Friday, February 13, 2009

Self analysis and Self restraint

Many a times, I have found myself on the wrong side of many people. I believe what I have said is right, but then circumstances and the people around project it in a different way to the people whom I am rubbing the wrong way. This is leading me to self analysis where I am going wrong.

Being short tempered is my biggest mistake, which is being used by many. Listening to the same complaints day in day out, and then not speaking to the person against whom the complaints are being made, not clarifying with the person, and then losing out the steam on that person is something I have never been able to control.

Being aware of double standards of certain people, being aware I am being used and still falling for the trap is again one of my problems.

Seeing certain people act sweetly in front of their counterparts,, projecting that they are the most gullible people in the world, the biggest sufferers in the world, and actually two timing their counterparts. by creating trouble, angers me a lot. I used to wonder how the cast of certain serials can be so wicked. But seeing it in practical world is really shocking. Such people change their words so quickly in presence and absence of other people, is something I have never been able to digest.

But then where does all this put me in? I open my mouth, and everybody thinks, I am overreacting. I open my mouth and everybody thinks I am fighting, whereas I open my mouth to make certain things come out in the open.

I have till date always reacted eye for an eye, word for a word, but then there are certain people with whom I have not reacted that way and who are taking my silence as my weakness or my being wrong. I am afraid that one day I will lose my patience badly. I am afraid that one day, when I react, again those people who have otherwise agreed with me, will step back, because of the way I react.

So what do I do?

Control my anger? I can do that to certain extent. I can also try to avoid listening other peoples complaints. After all I am not a complaint box. They can wash their own dirty linen if they want to.
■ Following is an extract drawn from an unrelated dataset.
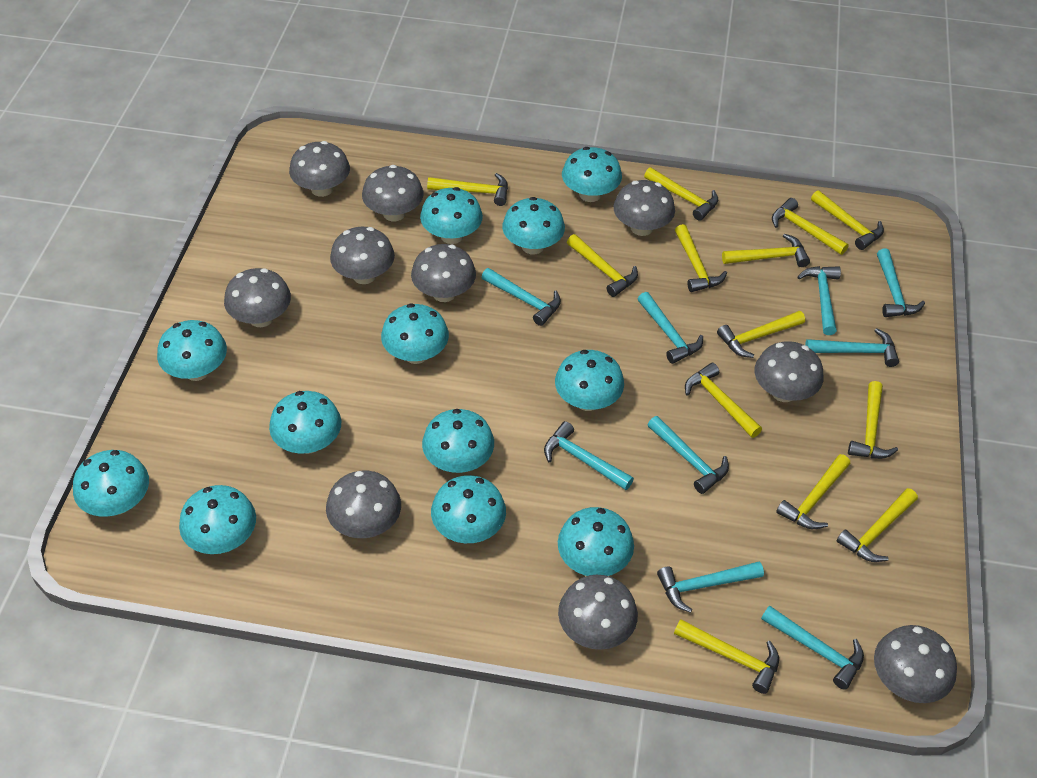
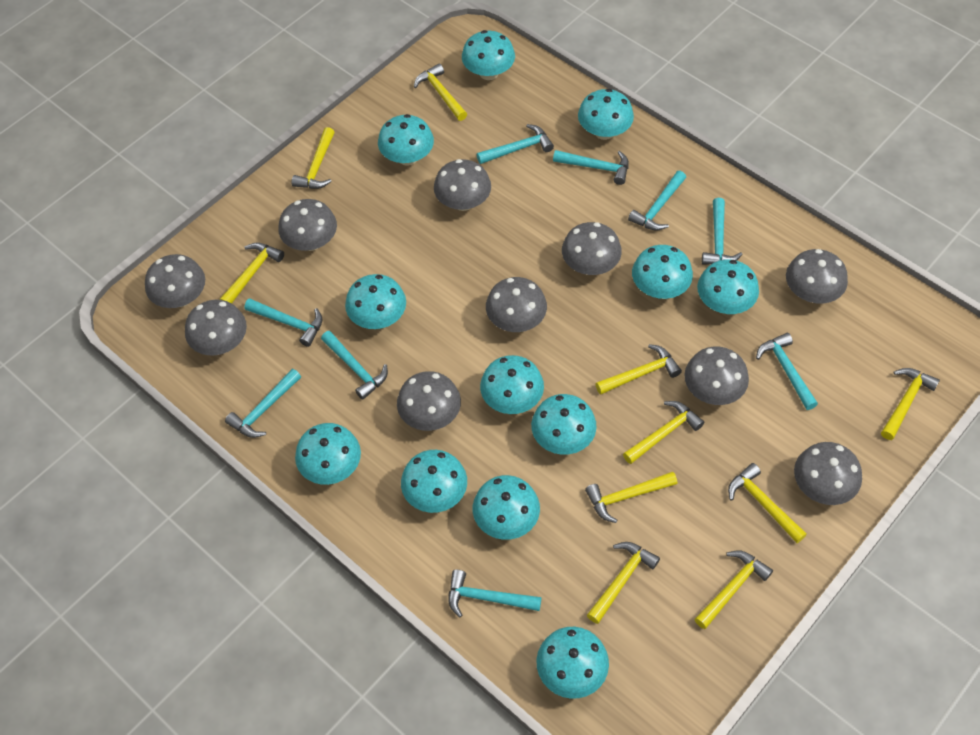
yellow hammer: [427,173,508,206] [567,234,638,297] [644,167,718,221] [674,619,779,694] [675,224,727,292] [685,363,762,438] [717,311,805,358] [722,234,810,267] [772,198,849,255] [776,454,850,529] [811,190,884,250] [837,488,918,562] [848,381,898,459] = 13 -> [220,242,284,303] [291,127,335,189] [414,63,467,121] [585,472,677,523] [587,542,660,624] [595,344,682,395] [623,401,704,464] [695,550,773,629] [728,463,807,543] [881,368,940,440] = 10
Avoid such people? Not always easy. They are people whom I meet, see, interact on day to day basis. 

Waiting for ideas.....

1 comment:

  1. Jayant,
    Very timely note, as I too have been going through this same situation for a considerable amount of time.

    You cannot stand fools, you cannot tolerate people who do not take their tasks seriously, and you cannot tolerate people who as you aptly put, back bite on a regular basis.

    I have wondered, is there a difference between the personal world and the Corporate world? Personally, if I am wrong, I would prefer if the person tells me on my face, however in an organization, do you tell off you colleague. Do you loose your temper?

    Is this difference because of time? An eg. 10 years ago, the people who were my managers, my seniors, would blast me off in front of others, if I did some thing wrong. I never complained. Today, one cannot do it, as this is considered harrasment.

    One's options truly are limited. However looking at it objectively, if every one started losing their tempers and if every one started telling off every one, where would that leave society? Very soon, we would probably be carrying guns to work!

    The answer is not easy, I would definitely not suggest backing off or keeping quiet or even avoiding people, but making a statement of fact. It is upto the person who is told to accept it or not. As you and I have the right to tell some one, so does the other. However as long as the point has been made, I believe a message has been sent.